# Bees on Corkscrew Willow this time of year?



## TokerM (Jul 31, 2012)

My coworker was telling me that he has a Corkscrew (sometimes called Curly) Willow tree in his yard that has bees all over it, as in covering. I am assuming that this time of year they are pulling propolis? The tree is definitely a spring blooming tree.

(Note: not a swarm, from his description, they are gathering something. My guess was propolis, but the sheer number he was talking about sounded large. - Thousands)


----------



## Walliebee (Nov 17, 2006)

They would not be gathering propolis with that number of bees. It must be something sweet. I'm guessing they are getting honeydew from scale or aphids on the tree.


----------



## Chemguy (Nov 26, 2012)

My neighbor has a mimosa tree that drops sap and all sorts of dander that attract bees well after the early summer blooms are finished. The bees spent all day gathering it, and his deck was covered in bees for a few weeks during a recent dry spell. I offered to wash his deck for him but he declined, figuring that the situation would take care of itself. Like Walliebee said, there must be some good sweetness in the sap. 

I learned a few good lessons:

1) Good neighbors are invaluable.
2) Bees will find nectar where they can get it
3) Although there are widespread seasonal blooms, the occasional odd tree or plant can be a significant source of nectar.

I made a mental note to gift some of the first honey from my new hives. It might not be until spring, but my neighbors are definitely on the top of the recipient list.


----------



## VARyan (Feb 4, 2013)

We have a small corkscrew willow (20ish ft tall) in the corner of our yard that is under a very large willow oak (80+ ft tall 17ft around at the middle of the trunk) I have never seen a bee in our corkscrew.
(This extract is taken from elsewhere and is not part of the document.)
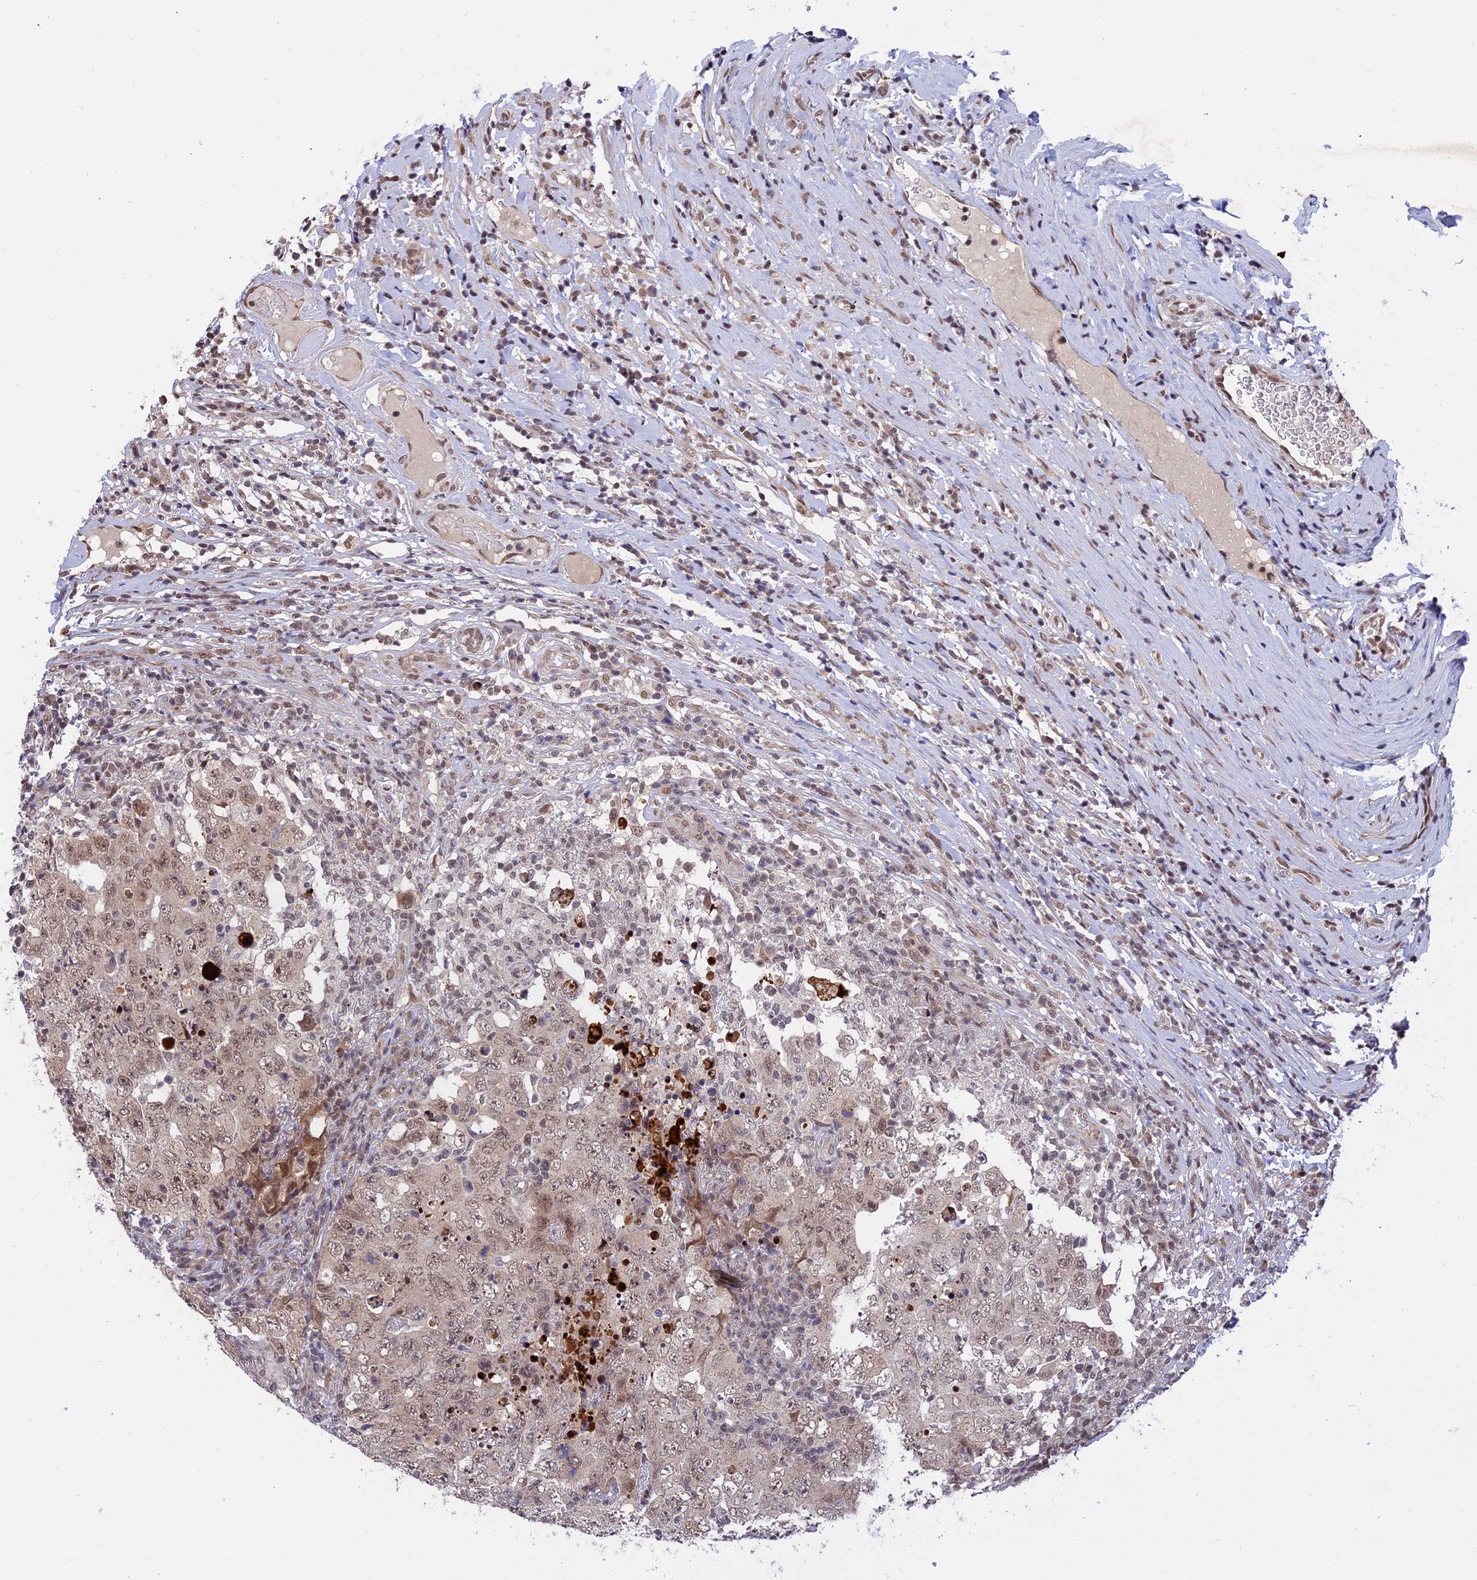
{"staining": {"intensity": "weak", "quantity": "25%-75%", "location": "nuclear"}, "tissue": "testis cancer", "cell_type": "Tumor cells", "image_type": "cancer", "snomed": [{"axis": "morphology", "description": "Carcinoma, Embryonal, NOS"}, {"axis": "topography", "description": "Testis"}], "caption": "Immunohistochemistry micrograph of human testis cancer (embryonal carcinoma) stained for a protein (brown), which demonstrates low levels of weak nuclear staining in about 25%-75% of tumor cells.", "gene": "POLR2C", "patient": {"sex": "male", "age": 26}}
Not saying they don't use them, ours might be too shaded to produce anything of use, but I wouldn't plant one for the bees. We also have a very large mature willow tree (over 40yrs old around 60ft high probably ten feet around trunk) it was buzzing this past spring. Great to plant for the bees but a huge headache when it comes to yardwork, especially since it's next to our pond. I'm curious to find out what the bees where up to in that corkscrew, if it's useful to the ladies then that's a check mark in the trees favor to keep the chain saw away from it. Keep us posted if you discover what they where foraging, or if they just like swarming in them.


----------